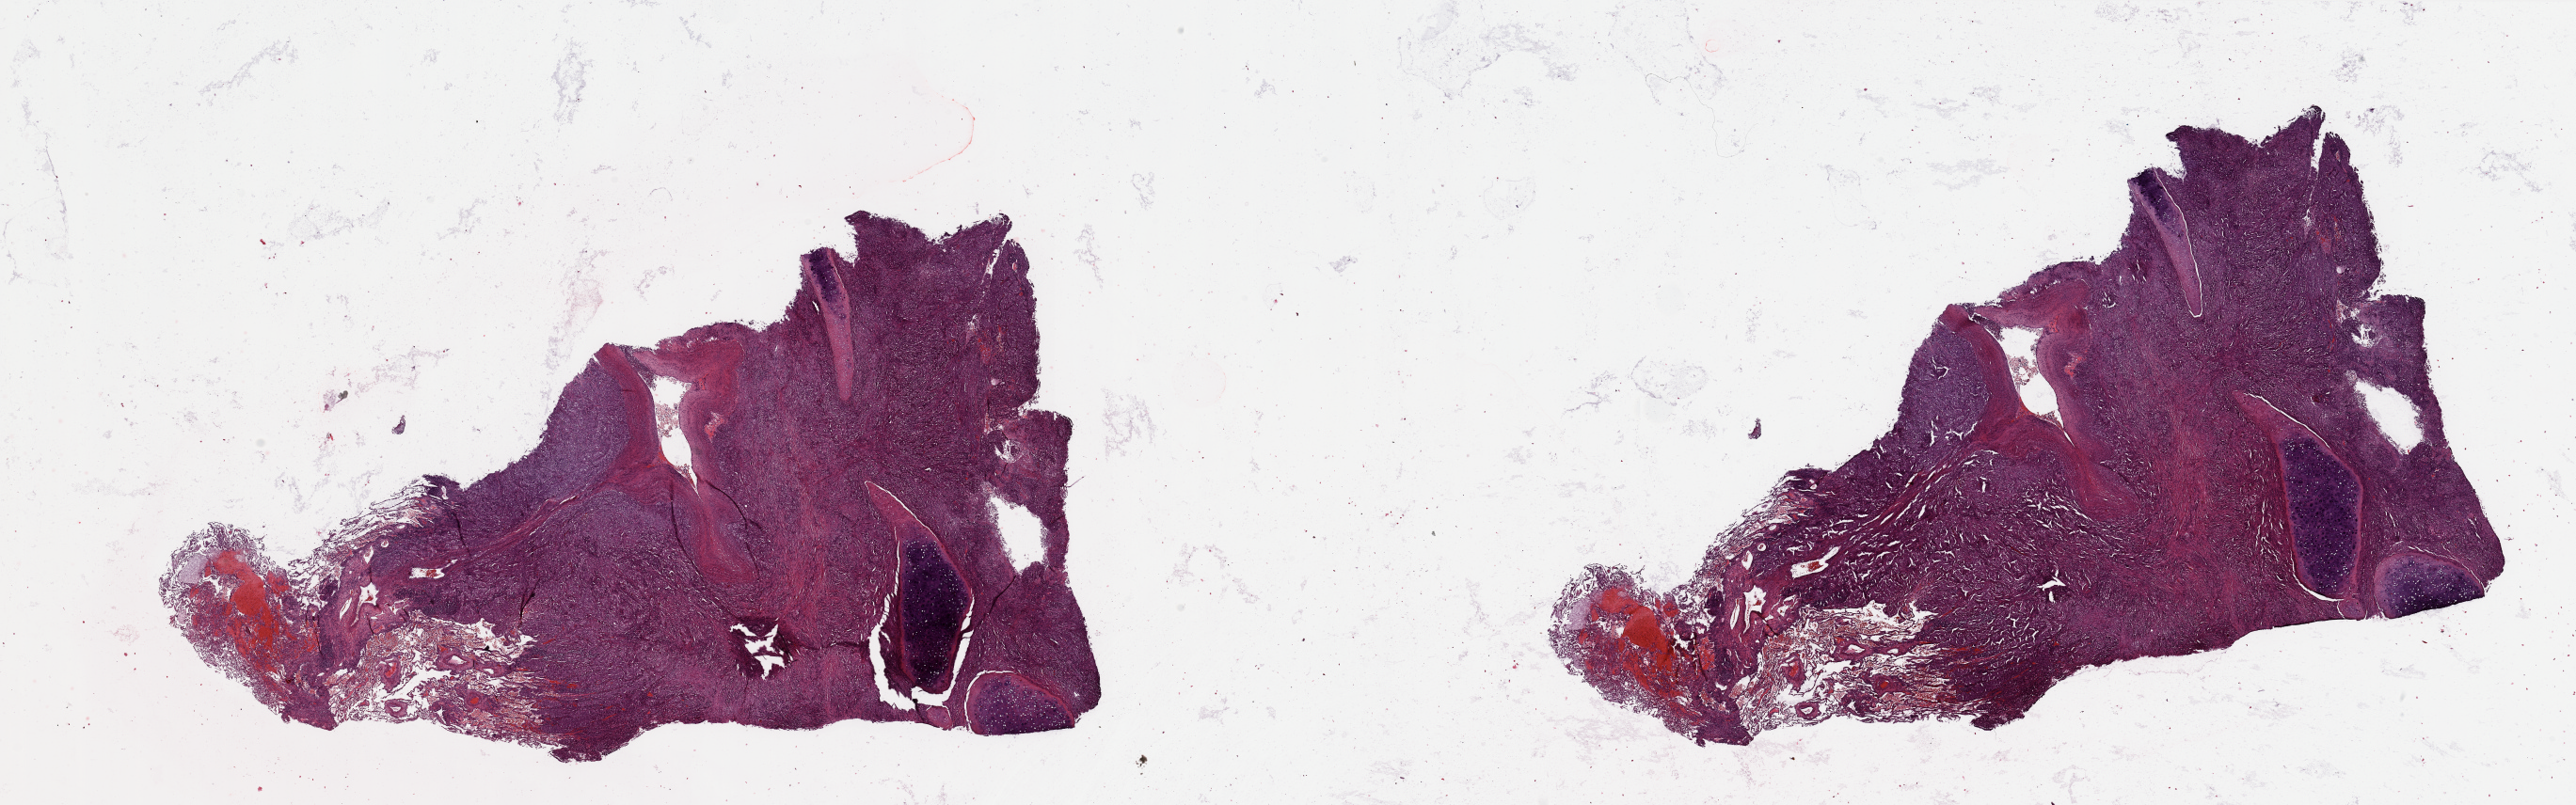
Digitized Hematoxylin and eosin (H&E) stained tissue section (whole slide), whole scanned area (about 43.3 x 13.5 mm) shown as a low-resolution overview, lung, tumour tissue. 72-year-old male patient. Histologic grade: G3 (poorly differentiated).
• AJCC pathologic stage: IB
• diagnosis: Adenocarcinoma, NOS
• primary tumour site (as recorded): left upper lobe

## Assignment
Beginning at the line that contains "diagnosis: Adenocarcinoma, NOS", retype each line of the listing up to and including the last one, exactly as it stands, and nothing else.

## Solution to this task
• diagnosis: Adenocarcinoma, NOS
• primary tumour site (as recorded): left upper lobe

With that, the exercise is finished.